Keep data sorted as it mutates — O(log n) insert/delete plus successor/predecessor, rank, and range queries, with the Python options and when to prefer a heap or BIT.


The need

Sometimes you must keep a collection sorted while inserting and deleting, and ask for “the smallest element ≥ x,” the rank of a value, the k-th smallest, or a window min/max. A hash set gives O(1) membership but no order; a heap gives the single extreme but no arbitrary search. A balanced BST / ordered set gives O(log n) insert, delete, and neighbor/rank queries — the missing middle ground.

What it supports (and the underlying structure)

Backed by a self-balancing BST (red-black/AVL) or a skip list:

  • add / remove — O(log n)
  • bisect (lower/upper bound) — first element ≥/> x — O(log n)
  • predecessor / successor — neighbors of a value
  • rank / select — “how many are < x” / “the k-th smallest” (with an order-statistics tree)
  • ordered iteration

In Python

There’s no built-in balanced BST, so use:

  • sortedcontainers.SortedList — O(log n) add/remove, bisect_left/right, index access (k-th smallest). The practical workhorse for interviews that allow it.
  • bisect on a plain list — O(log n) search but O(n) insert (array shift); fine when inserts are rare or the list is small.
from sortedcontainers import SortedList
sl = SortedList()
sl.add(5); sl.add(1); sl.add(3)
i = sl.bisect_left(4)        # first index with value >= 4  → 2
sl[0]                        # smallest;  sl[-1] largest;  sl[k] k-th smallest
sl.remove(3)

(Java: TreeMap/TreeSet; C++: std::set/std::map and lower_bound.)

Where it wins

  • Nearest value / successor-predecessor — “Contains Duplicate III” (keep a window as a sorted set, check neighbors within range); “find the closest element.”
  • Sliding window min/max — a sorted set, or a monotonic deque for O(n) (see the sliding-window/stacks primers).
  • Sliding window median — a balanced multiset (or two heaps).
  • Running order statistics / rank — “Count of Smaller Numbers After Self,” “number of range sums” (also doable with a Fenwick tree — see the segment-tree primer).
  • Interval booking — keep sorted starts/ends and binary-search overlaps (“My Calendar”).

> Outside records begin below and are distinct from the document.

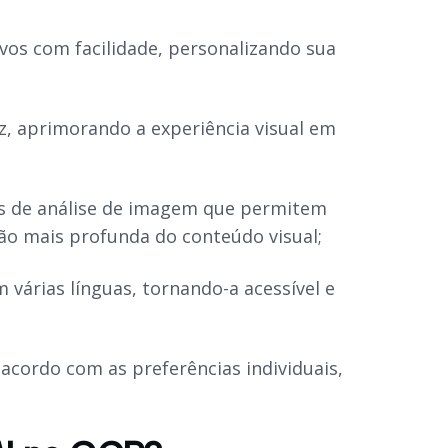
vos com facilidade, personalizando sua
z, aprimorando a experiência visual em
s de análise de imagem que permitem
ão mais profunda do conteúdo visual;
várias línguas, tornando-a acessível e
acordo com as preferências individuais,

Ordered set vs heap vs BIT

NeedReach for
Only the single min/max, repeatedlyheap (lighter)
Arbitrary-position ordered queries as data mutatesordered set
Prefix sums/counts with point updates over an index rangeFenwick / segment tree
Static, no updatessort + binary search

Pitfalls

  • bisect on a list for frequent inserts — O(n) per insert; use SortedList.
  • Duplicates — decide between a sorted set (unique) and a sorted list/multiset (allows repeats); SortedList allows duplicates.
  • Availability — if sortedcontainers isn’t allowed, you may need a Fenwick tree (for rank/count) or two heaps (for median) instead.

Choosing in an interview

If the problem needs ordered queries on changing data — nearest/rank/k-th/window-extreme — reach for an ordered set; if you only ever need one extreme, a heap is lighter; if it’s rank/count over an integer domain, a Fenwick tree is often the intended O(log n) tool.